ここ10年で増加し続けてきた産業用と家庭用のソーラー発電設備の設置は、環境省と経済産業省が推進した固定価格買取制度などによるものです。
毎年見直されている発電電力の買取価格は、現在では制度がスタート頃に比べると5割減となっています。ソーラー発電設備の機器は、他の機器と同様に一般的に耐用年数は15年であり、積極的に導入が推奨されていた時期に設置した設備は、その年数に近づきつつあります。取り付け部材の腐食やソーラーパネルの汚損、パワーコンディショナーの動作不良などが、今後不具合として予想されます。
他に見逃せないものとしては、ケーブルの劣化があります。発電設備に用いられるケーブルは、およそ400ボルトの直流電圧が加わるパワーコンディショナーやパネルと、およそ200ボルトの交流電圧が加わるパワーコンディショナー二次側で使用されているものがあります。これらのケーブルは、パネルや機器周辺を露出配線で結束バンドで留められていることがほとんどです。

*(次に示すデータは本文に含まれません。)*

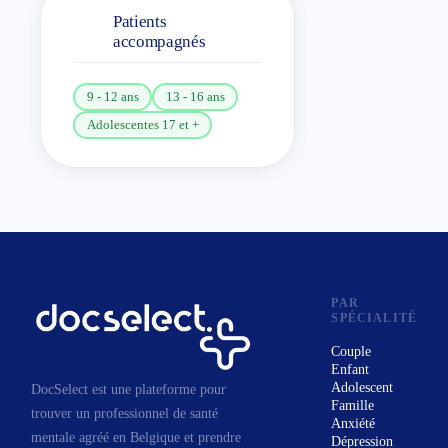
expérimenté pour moi-même
Patients
et auxquelles je crois
accompagnés
profondément, je les mets à
votre disposition. Je vous
9 - 12 ans
13 - 16 ans
offre, en toute bienveillance,
Adolescentes 17 et +
la possibilité de vous
exprimer afin de découvrir
ensemble les ressources qui
vous permettront d’atteindre
votre (vos) objectif(s). Car
c’est cela, selon moi, le
coaching : un
PAR
SPÉCIALITÉ
accompagnement vers le
Couple
changement dont vous êtes
Enfant
l’acteur principal, une
Adolescent
DocSelect est une plateforme pour
Famille
démarche de mise en action
trouver un professionnel de santé
Anxiété
qui vous mènera de la
mentale agréé en Belgique et prendre
Dépression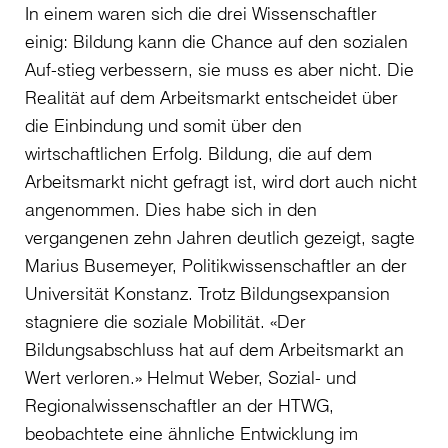
In einem waren sich die drei Wissenschaftler
einig: Bildung kann die Chance auf den sozialen
Auf-stieg verbessern, sie muss es aber nicht. Die
Realität auf dem Arbeitsmarkt entscheidet über
die Einbindung und somit über den
wirtschaftlichen Erfolg. Bildung, die auf dem
Arbeitsmarkt nicht gefragt ist, wird dort auch nicht
angenommen. Dies habe sich in den
vergangenen zehn Jahren deutlich gezeigt, sagte
Marius Busemeyer, Politikwissenschaftler an der
Universität Konstanz. Trotz Bildungsexpansion
stagniere die soziale Mobilität. «Der
Bildungsabschluss hat auf dem Arbeitsmarkt an
Wert verloren.» Helmut Weber, Sozial- und
Regionalwissenschaftler an der HTWG,
beobachtete eine ähnliche Entwicklung im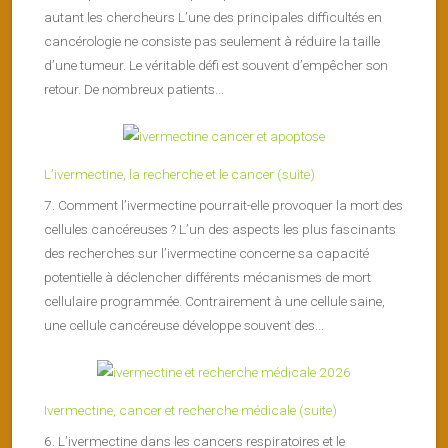
autant les chercheurs L’une des principales difficultés en
cancérologie ne consiste pas seulement à réduire la taille
d’une tumeur. Le véritable défi est souvent d’empêcher son
retour. De nombreux patients...
L’ivermectine, la recherche et le cancer (suite)
7. Comment l’ivermectine pourrait-elle provoquer la mort des
cellules cancéreuses ? L’un des aspects les plus fascinants
des recherches sur l’ivermectine concerne sa capacité
potentielle à déclencher différents mécanismes de mort
cellulaire programmée. Contrairement à une cellule saine,
une cellule cancéreuse développe souvent des...
Ivermectine, cancer et recherche médicale (suite)
6. L’ivermectine dans les cancers respiratoires et le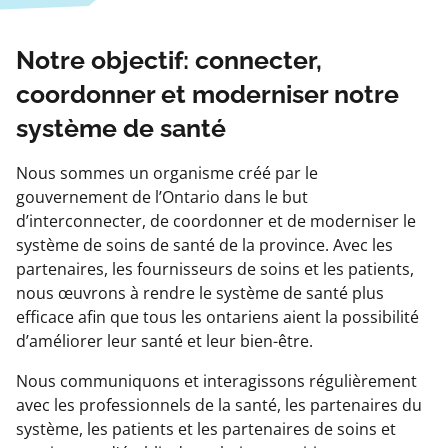
Notre objectif: connecter,
coordonner et moderniser notre
système de santé
Nous sommes un organisme créé par le
gouvernement de l’Ontario dans le but
d’interconnecter, de coordonner et de moderniser le
système de soins de santé de la province. Avec les
partenaires, les fournisseurs de soins et les patients,
nous œuvrons à rendre le système de santé plus
efficace afin que tous les ontariens aient la possibilité
d’améliorer leur santé et leur bien-être.
Nous communiquons et interagissons régulièrement
avec les professionnels de la santé, les partenaires du
système, les patients et les partenaires de soins et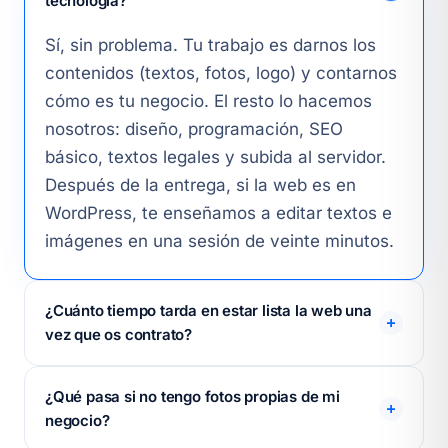
tecnología?
Sí, sin problema. Tu trabajo es darnos los
contenidos (textos, fotos, logo) y contarnos
cómo es tu negocio. El resto lo hacemos
nosotros: diseño, programación, SEO
básico, textos legales y subida al servidor.
Después de la entrega, si la web es en
WordPress, te enseñamos a editar textos e
imágenes en una sesión de veinte minutos.
¿Cuánto tiempo tarda en estar lista la web una
vez que os contrato?
Una vez que nos has enviado todos los
¿Qué pasa si no tengo fotos propias de mi
contenidos (textos, fotos, logo), entregamos
negocio?
en 48-72 horas. El cuello de botella casi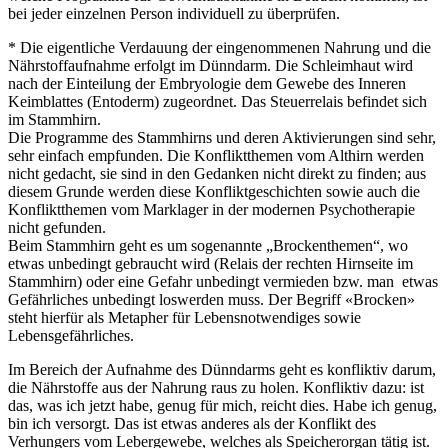
bei jeder einzelnen Person individuell zu überprüfen.
* Die eigentliche Verdauung der eingenommenen Nahrung und die
Nährstoffaufnahme erfolgt im Dünndarm. Die Schleimhaut wird
nach der Einteilung der Embryologie dem Gewebe des Inneren
Keimblattes (Entoderm) zugeordnet. Das Steuerrelais befindet sich
im Stammhirn.
Die Programme des Stammhirns und deren Aktivierungen sind sehr,
sehr einfach empfunden. Die Konfliktthemen vom Althirn werden
nicht gedacht, sie sind in den Gedanken nicht direkt zu finden; aus
diesem Grunde werden diese Konfliktgeschichten sowie auch die
Konfliktthemen vom Marklager in der modernen Psychotherapie
nicht gefunden.
Beim Stammhirn geht es um sogenannte „Brockenthemen“, wo
etwas unbedingt gebraucht wird (Relais der rechten Hirnseite im
Stammhirn) oder eine Gefahr unbedingt vermieden bzw. man etwas
Gefährliches unbedingt loswerden muss. Der Begriff «Brocken»
steht hierfür als Metapher für Lebensnotwendiges sowie
Lebensgefährliches.
Im Bereich der Aufnahme des Dünndarms geht es konfliktiv darum,
die Nährstoffe aus der Nahrung raus zu holen. Konfliktiv dazu: ist
das, was ich jetzt habe, genug für mich, reicht dies. Habe ich genug,
bin ich versorgt. Das ist etwas anderes als der Konflikt des
Verhungers vom Lebergewebe, welches als Speicherorgan tätig ist.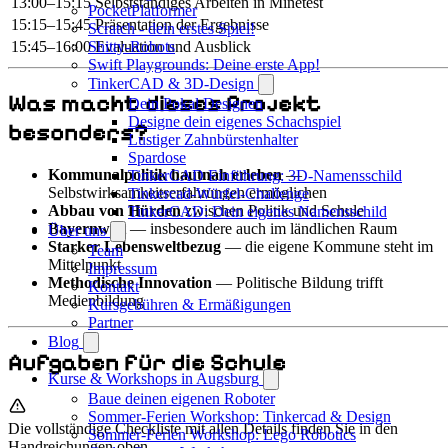
13:00–15:15
Selbstständiges Arbeiten in Minetest
PocketPlatformer
15:15–15:45
Präsentation der Ergebnisse
Scratch - dein erstes Spiel!
15:45–16:00
Evaluation und Ausblick
Shitty-Robots
Swift Playgrounds: Deine erste App!
TinkerCAD & 3D-Design
Was macht dieses Projekt
Dein Pokal Designen
Designe dein eigenes Schachspiel
besonders?
Lustiger Zahnbürstenhalter
Spardose
Kommunalpolitik hautnah erleben
—
TinkerCAD Einführung: 3D-Namensschild
Selbstwirksamkeitserfahrungen ermöglichen
Tinkercad-Würfel-Challenge
Abbau von Hürden
zwischen Politik und Schule
TinkerCAD: Dein eigenes Namensschild
Bayernweit
— insbesondere auch im ländlichen Raum
Über uns
Starker Lebensweltbezug
— die eigene Kommune steht im
Team
Mittelpunkt
Impressum
Methodische Innovation
— Politische Bildung trifft
Kontakt
Medienbildung
Kursgebühren & Ermäßigungen
Partner
Blog
Aufgaben für die Schule
Kurse & Workshops in Augsburg
Baue deinen eigenen Roboter
Sommer-Ferien Workshop: Tinkercad & Design
Die vollständige Checkliste mit allen Details finden Sie in den
Sommer-Ferien Workshop: Lego Robotics
Handreichungen oben.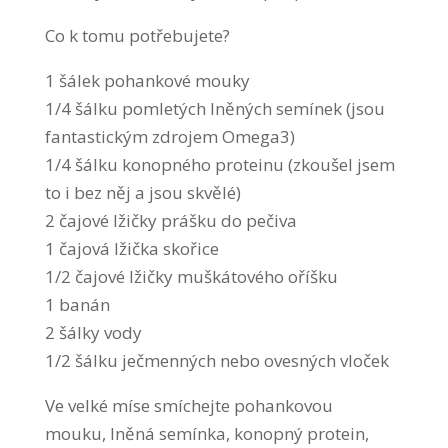
Co k tomu potřebujete?
1 šálek pohankové mouky
1/4 šálku pomletých lněných semínek (jsou
fantastickým zdrojem Omega3)
1/4 šálku konopného proteinu (zkoušel jsem
to i bez něj a jsou skvělé)
2 čajové lžičky prášku do pečiva
1 čajová lžička skořice
1/2 čajové lžičky muškátového oříšku
1 banán
2 šálky vody
1/2 šálku ječmenných nebo ovesných vloček
Ve velké míse smíchejte pohankovou
mouku, lněná semínka, konopný protein,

導体である銅線周囲を絶縁物で覆った電線を、さらにシースで被覆したものがケーブルです。電気設備の技術基準では屋外に配線を露出させることは問題ないのですが、長い間風雨や紫外線にさらされているため、被覆部から劣化が起こります。同様に、結束バンドも屋外では劣化が進み、樹脂製であっても金属製であっても何らかの不良が発生します。劣化した結束バンドで固定された機器類が強風などで風圧がかかると、パネルの破損やケーブルの離線や断線が起こります。安定した発電ができなくなるばかりでなく、短絡や地絡や絶縁不良を起こして、火災の発生になる可能性もあります。安定した発電を行うためには、専門業者による機器とその取付状況の調査と点検、必要に応じた補修作業は不可欠であります。